Melissa Kovar (CAS’19, Wheelock’19) Joins Knowles Teacher Initiative Cohort of Teaching Fellows

The Knowles Teacher Initiative has chose Melissa Kovar, who earned dual undergraduate degrees from Boston University College of Arts & Science and Wheelock College of Education & Human Development, as a member of their 2019 Cohort of Teaching Fellows. Ms. Kovar will begin teaching physics at Phillip and Sala Burton High School in San Francisco, CA, during the 2019-20 school year. She is one of 37 promising high school mathematics and science teachers selected for a Knowles Teacher Fellowship in 2019.

Per the Knowles Teacher Initiative website, the Knowles Teaching Fellowship is an “intensive and cohesive, five-year program that supports early-career, high school mathematics and science teachers in their efforts to develop teaching expertise and lead from the classroom.” Knowles Fellows have access to grants, professional development, and leadership activities, along with stipends, mentoring and coaching from experienced teachers and teacher educators. They join a nationwide network of “mathematics and science teachers who are collaborative, innovative leaders improving education for all students in the United States.”

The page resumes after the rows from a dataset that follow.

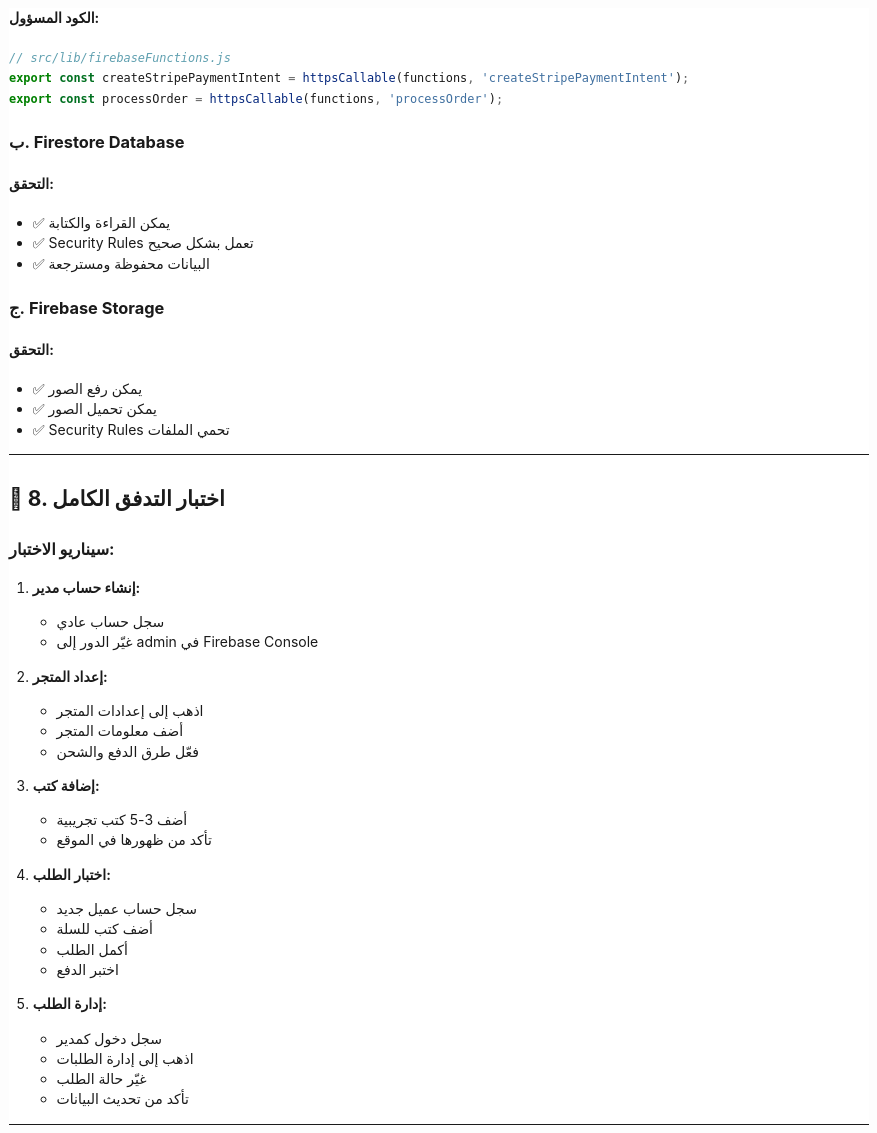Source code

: #### **الكود المسؤول:**
```javascript
// src/lib/firebaseFunctions.js
export const createStripePaymentIntent = httpsCallable(functions, 'createStripePaymentIntent');
export const processOrder = httpsCallable(functions, 'processOrder');
```

### **ب. Firestore Database**

#### **التحقق:**
- ✅ يمكن القراءة والكتابة
- ✅ Security Rules تعمل بشكل صحيح
- ✅ البيانات محفوظة ومسترجعة

### **ج. Firebase Storage**

#### **التحقق:**
- ✅ يمكن رفع الصور
- ✅ يمكن تحميل الصور
- ✅ Security Rules تحمي الملفات

---

## 🧪 **8. اختبار التدفق الكامل**

### **سيناريو الاختبار:**

1. **إنشاء حساب مدير:**
   - سجل حساب عادي
   - غيّر الدور إلى admin في Firebase Console

2. **إعداد المتجر:**
   - اذهب إلى إعدادات المتجر
   - أضف معلومات المتجر
   - فعّل طرق الدفع والشحن

3. **إضافة كتب:**
   - أضف 3-5 كتب تجريبية
   - تأكد من ظهورها في الموقع

4. **اختبار الطلب:**
   - سجل حساب عميل جديد
   - أضف كتب للسلة
   - أكمل الطلب
   - اختبر الدفع

5. **إدارة الطلب:**
   - سجل دخول كمدير
   - اذهب إلى إدارة الطلبات
   - غيّر حالة الطلب
   - تأكد من تحديث البيانات

---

While earning her bachelor degrees at Boston University, Ms. Kovar also worked in a biophysics lab at Boston University for two years, where she studied protein fibrils using a Quantum Cascade Laser. In Summer 2018, she was awarded a BU Undergraduate Research Opportunities Program award for her work with faculty mentor Dr. Shyamsunder Erramilli, entitled “Vibrational Circular Dichroism of Chiral Structures in Protein Fibrils Using Quantum Cascade Laser.” She completed her teaching practicum in a bilingual school in Quito, Ecuador, where she taught physics, and graduated in May of 2019.